World Bank warns higher interest rates could trigger global recession | World Bank

The world may be edging toward a global recession as central banks simultaneously raise interest rates to combat persistent inflation, the World Bank has warned.

The three largest economies, – the US, China and the eurozone – have been slowing sharply, and even a “moderate hit to the global economy over the next year could tip it into recession”, the bank said in a study.

It said the global economy was now in its steepest slowdown after a post-recession recovery since 1970, and consumer confidence had already dropped more sharply than in the run-up to previous global recessions.

“Global growth is slowing sharply, with further slowing likely as more countries fall into recession,” the World Bank president, David Malpass, said, adding his worry that these trends would persist, with devastating consequences for emerging market and developing economies.

Synchronised interest rate increases under way globally and related policy actions were likely to continue well into next year but may not be sufficient to bring inflation back down to levels seen before the Covid-19 pandemic, the bank said.

Unless supply disruptions and labour-market pressures subsided, the global core inflation rate, excluding energy, could stay at about 5% in 2023, almost double the five-year average before the pandemic.

To drive inflation lower, central banks may need to raise interest rates by an additional two percentage points, on top of the two-percentage point increase already seen over the 2021 average, it said.

However, an increase of that size, along with financial market stress, would slow global gross domestic product growth to 0.5% in 2023, or a 0.4% contraction in per capita terms, which would meet the technical definition of a global recession, it added.

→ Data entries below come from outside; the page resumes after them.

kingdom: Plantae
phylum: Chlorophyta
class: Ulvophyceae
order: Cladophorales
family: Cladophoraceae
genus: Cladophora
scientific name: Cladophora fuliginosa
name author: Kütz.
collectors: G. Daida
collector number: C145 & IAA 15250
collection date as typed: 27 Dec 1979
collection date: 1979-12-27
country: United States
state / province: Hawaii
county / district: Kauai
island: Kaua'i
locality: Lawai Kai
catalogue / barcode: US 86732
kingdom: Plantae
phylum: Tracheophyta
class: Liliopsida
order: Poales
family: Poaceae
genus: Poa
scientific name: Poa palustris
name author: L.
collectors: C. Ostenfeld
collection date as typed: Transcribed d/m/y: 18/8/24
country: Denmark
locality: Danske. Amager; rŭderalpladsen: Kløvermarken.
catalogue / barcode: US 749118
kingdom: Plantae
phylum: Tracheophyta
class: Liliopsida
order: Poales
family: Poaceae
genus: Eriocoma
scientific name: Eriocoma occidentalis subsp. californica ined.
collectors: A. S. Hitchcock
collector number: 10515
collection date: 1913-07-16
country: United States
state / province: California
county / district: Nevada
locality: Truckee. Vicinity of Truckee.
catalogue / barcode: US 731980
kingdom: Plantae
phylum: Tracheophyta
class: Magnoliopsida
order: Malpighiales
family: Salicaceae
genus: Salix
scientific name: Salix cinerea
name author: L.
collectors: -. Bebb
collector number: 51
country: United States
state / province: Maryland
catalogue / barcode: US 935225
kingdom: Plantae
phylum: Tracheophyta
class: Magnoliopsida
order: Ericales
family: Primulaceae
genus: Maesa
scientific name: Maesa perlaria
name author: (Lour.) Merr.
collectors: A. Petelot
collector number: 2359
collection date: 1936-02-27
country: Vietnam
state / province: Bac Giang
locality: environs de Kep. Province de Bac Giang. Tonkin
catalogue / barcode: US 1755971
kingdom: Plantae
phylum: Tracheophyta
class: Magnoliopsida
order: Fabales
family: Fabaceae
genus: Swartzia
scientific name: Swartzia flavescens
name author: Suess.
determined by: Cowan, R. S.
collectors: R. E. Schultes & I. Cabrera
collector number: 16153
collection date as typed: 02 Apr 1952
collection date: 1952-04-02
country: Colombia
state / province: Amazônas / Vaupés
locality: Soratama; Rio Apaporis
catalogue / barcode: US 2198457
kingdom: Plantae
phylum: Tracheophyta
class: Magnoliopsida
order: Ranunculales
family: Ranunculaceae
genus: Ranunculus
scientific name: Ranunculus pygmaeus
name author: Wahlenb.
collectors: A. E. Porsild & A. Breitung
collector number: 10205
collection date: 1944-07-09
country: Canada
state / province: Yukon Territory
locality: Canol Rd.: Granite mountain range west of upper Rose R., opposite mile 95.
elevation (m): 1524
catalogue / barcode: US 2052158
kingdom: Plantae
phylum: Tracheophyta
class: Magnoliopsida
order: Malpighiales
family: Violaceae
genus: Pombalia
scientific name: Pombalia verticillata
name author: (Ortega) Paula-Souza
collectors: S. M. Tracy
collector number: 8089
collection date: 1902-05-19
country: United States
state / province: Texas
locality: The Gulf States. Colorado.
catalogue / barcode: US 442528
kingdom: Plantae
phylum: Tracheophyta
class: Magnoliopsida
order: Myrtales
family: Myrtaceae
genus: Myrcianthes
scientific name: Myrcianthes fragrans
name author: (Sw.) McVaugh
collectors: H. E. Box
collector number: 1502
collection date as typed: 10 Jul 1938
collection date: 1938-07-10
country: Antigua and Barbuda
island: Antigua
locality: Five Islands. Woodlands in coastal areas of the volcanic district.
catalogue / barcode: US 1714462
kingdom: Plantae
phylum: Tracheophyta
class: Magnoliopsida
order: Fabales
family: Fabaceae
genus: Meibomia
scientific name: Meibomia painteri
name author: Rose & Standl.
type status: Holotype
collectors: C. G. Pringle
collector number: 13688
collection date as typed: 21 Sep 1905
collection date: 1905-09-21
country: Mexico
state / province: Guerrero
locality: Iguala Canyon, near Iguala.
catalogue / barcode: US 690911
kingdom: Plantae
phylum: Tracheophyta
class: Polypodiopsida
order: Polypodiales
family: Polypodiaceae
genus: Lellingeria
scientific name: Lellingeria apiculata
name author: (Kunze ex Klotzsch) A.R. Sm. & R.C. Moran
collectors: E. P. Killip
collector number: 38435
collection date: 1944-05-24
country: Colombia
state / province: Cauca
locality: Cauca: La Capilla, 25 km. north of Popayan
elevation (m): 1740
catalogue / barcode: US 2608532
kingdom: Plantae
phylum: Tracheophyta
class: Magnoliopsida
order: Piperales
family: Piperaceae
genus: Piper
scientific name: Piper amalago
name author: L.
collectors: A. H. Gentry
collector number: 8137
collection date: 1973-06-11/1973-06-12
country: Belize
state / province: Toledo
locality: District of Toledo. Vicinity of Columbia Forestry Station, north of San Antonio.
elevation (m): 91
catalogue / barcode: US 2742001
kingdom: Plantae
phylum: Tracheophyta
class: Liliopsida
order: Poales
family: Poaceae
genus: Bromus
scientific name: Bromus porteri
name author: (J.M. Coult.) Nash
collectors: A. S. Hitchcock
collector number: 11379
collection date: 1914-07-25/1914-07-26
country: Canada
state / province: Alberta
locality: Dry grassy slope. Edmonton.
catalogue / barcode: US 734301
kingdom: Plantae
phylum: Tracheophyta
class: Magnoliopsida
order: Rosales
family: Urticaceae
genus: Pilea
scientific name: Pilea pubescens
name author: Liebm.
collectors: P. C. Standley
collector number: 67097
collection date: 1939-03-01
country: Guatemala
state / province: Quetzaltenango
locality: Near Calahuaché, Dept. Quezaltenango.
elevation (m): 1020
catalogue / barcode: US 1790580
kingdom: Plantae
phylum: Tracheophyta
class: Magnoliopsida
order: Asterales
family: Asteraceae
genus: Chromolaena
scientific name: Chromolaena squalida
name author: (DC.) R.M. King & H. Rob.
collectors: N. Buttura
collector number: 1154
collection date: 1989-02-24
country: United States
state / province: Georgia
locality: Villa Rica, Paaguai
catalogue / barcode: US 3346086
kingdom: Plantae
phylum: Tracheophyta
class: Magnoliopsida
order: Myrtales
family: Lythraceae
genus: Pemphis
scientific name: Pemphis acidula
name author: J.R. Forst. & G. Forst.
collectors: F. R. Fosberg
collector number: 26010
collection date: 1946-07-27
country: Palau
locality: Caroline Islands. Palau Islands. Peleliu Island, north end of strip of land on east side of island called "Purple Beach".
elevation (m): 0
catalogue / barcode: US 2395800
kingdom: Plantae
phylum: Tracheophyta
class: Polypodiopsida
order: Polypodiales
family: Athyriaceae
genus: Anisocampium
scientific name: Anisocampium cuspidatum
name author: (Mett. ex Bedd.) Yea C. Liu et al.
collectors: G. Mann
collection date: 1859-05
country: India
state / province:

Malpass said policymakers should shift their focus from reducing consumption to boosting production, including efforts to generate additional investment and productivity gains.

Previous recessions showed the risk of allowing inflation to stay elevated for long while growth is weak, the bank said, noting that the 1982 recession triggered more than 40 debt crises and ushered in a decade of lost growth in many developing economies.

Ayhan Kose, a World Bank vice-president, said a recent tightening of monetary and fiscal policies would help cut inflation, but the highly synchronous nature of the measures could compound the situation and steepen the global growth slowdown.

The study suggested that central banks could combat inflation without triggering a global recession by communicating their policy decisions clearly, while policymakers should put in place credible medium-term fiscal plans and continue to provide targeted relief to vulnerable households.